Dolef, the base's current commander, grew up in Jaffa. Not long ago he went to give a talk to teachers at his old high school, Ironi Zayin, as part of a joint IDF-Education Ministry project that has recently been causing a bit of an uproar. He also visited a mixed Druze-Muslim high school and was well received. The plan for Dolef and Haliwa to lecture recently at the Gymnasia Herzliya school as part of the project was rejected by its principal, which prompted Chief of Staff Gabi Ashkenazi to remark that he was ashamed of his old high school.
As usual, a visit with the paratroopers is encouraging: a combination of high motivation (eight applicants for every available spot in the brigade), discipline, professional capability and freedom of thought and expression. It is still impressive to see, each time anew, how somewhat dazed high-school graduates are transformed into focused fighters within just a few months. This is not something to be taken lightly these days, when serving on the home front and even evading the draft no longer have the same social stigma attached that they once did.
At the same time, however, there is a large, almost inconceivable discrepancy between the reality of combat as seen on the ground and the intrigues in Defense Ministry headquarters, which reached a new low this week. There is a built-in tension in the relationship between the defense minister and the chief of staff, which occasionally bursts into the open. Indeed, the clash between Minister Barak and Chief of Staff Ashkenazi over the possibility that the latter's tenure would be extended for a fifth year was wholly predictable. Power struggles and mutual wariness are practically inevitable. Still, one can't help but wonder why, at a time when the Israeli leadership is not earning very high marks, Barak and Ashkenazi - a skilled and experienced pair - could not overcome their hostility and competition, or at least put a damper on its public expression.

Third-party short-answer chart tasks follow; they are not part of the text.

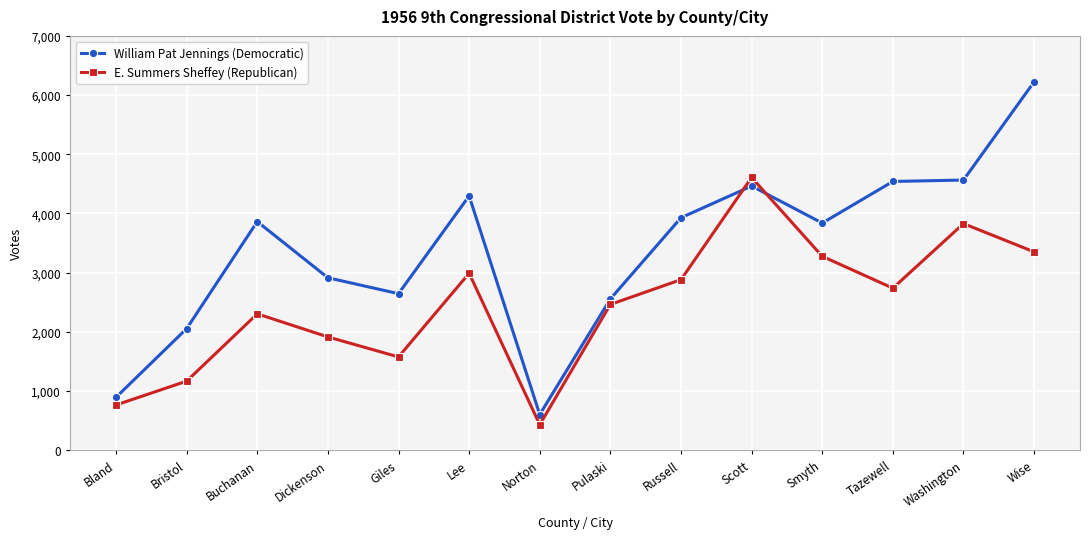

Where is the first local maximum for E. Summers Sheffey (Republican)?

Buchanan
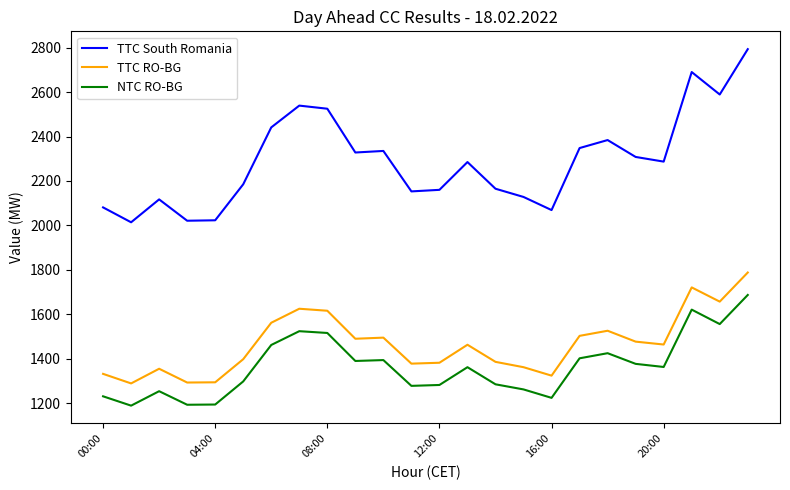

What is the greatest value displayed?

2793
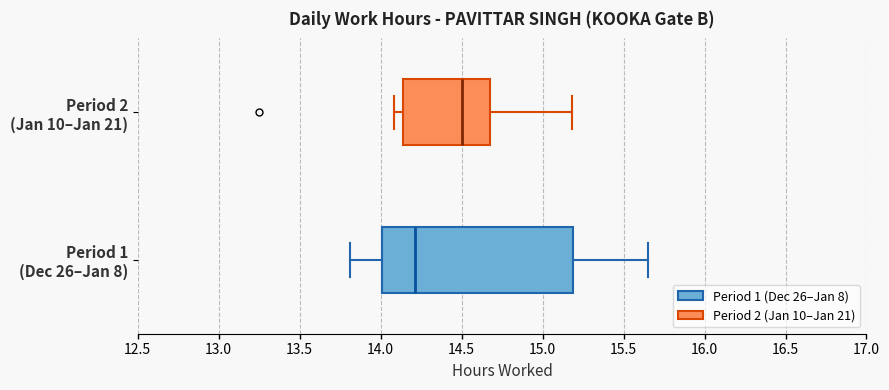

Reading bottom to top, transcribe this box plot: for each box, give where its median line is, the range the box spans, and where its two whiskers end, as read against the x-axis. The values are not printed on the chart, so give them approximately, as read against the axis.

Period 1 (Dec 26–Jan 8): median 14.20, box 14.00 to 15.20, whiskers 13.80 to 15.65
Period 2 (Jan 10–Jan 21): median 14.50, box 14.15 to 14.70, whiskers 14.10 to 15.20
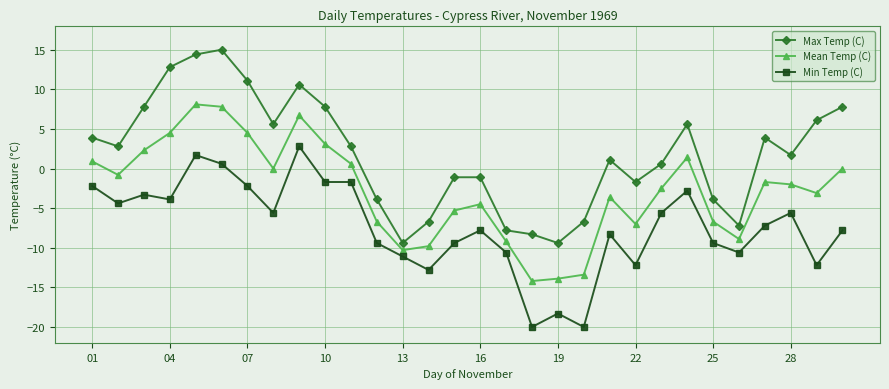

Is this an area chart (filled region under the line)?

No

When commentary normally devoted to military analysis becomes more concerned with politics and gossip, it's easy to forget that the defense minister and chief of staff are in charge of an army that may very well find itself fighting a war within the next year or two. It will be a better trained and more determined army than the confused IDF that exited Lebanon battered (but not beaten) in 2006. Nevertheless, we can only hope that the paratroopers from Zayin Company, and the rest of us, will be spared the real test of fire.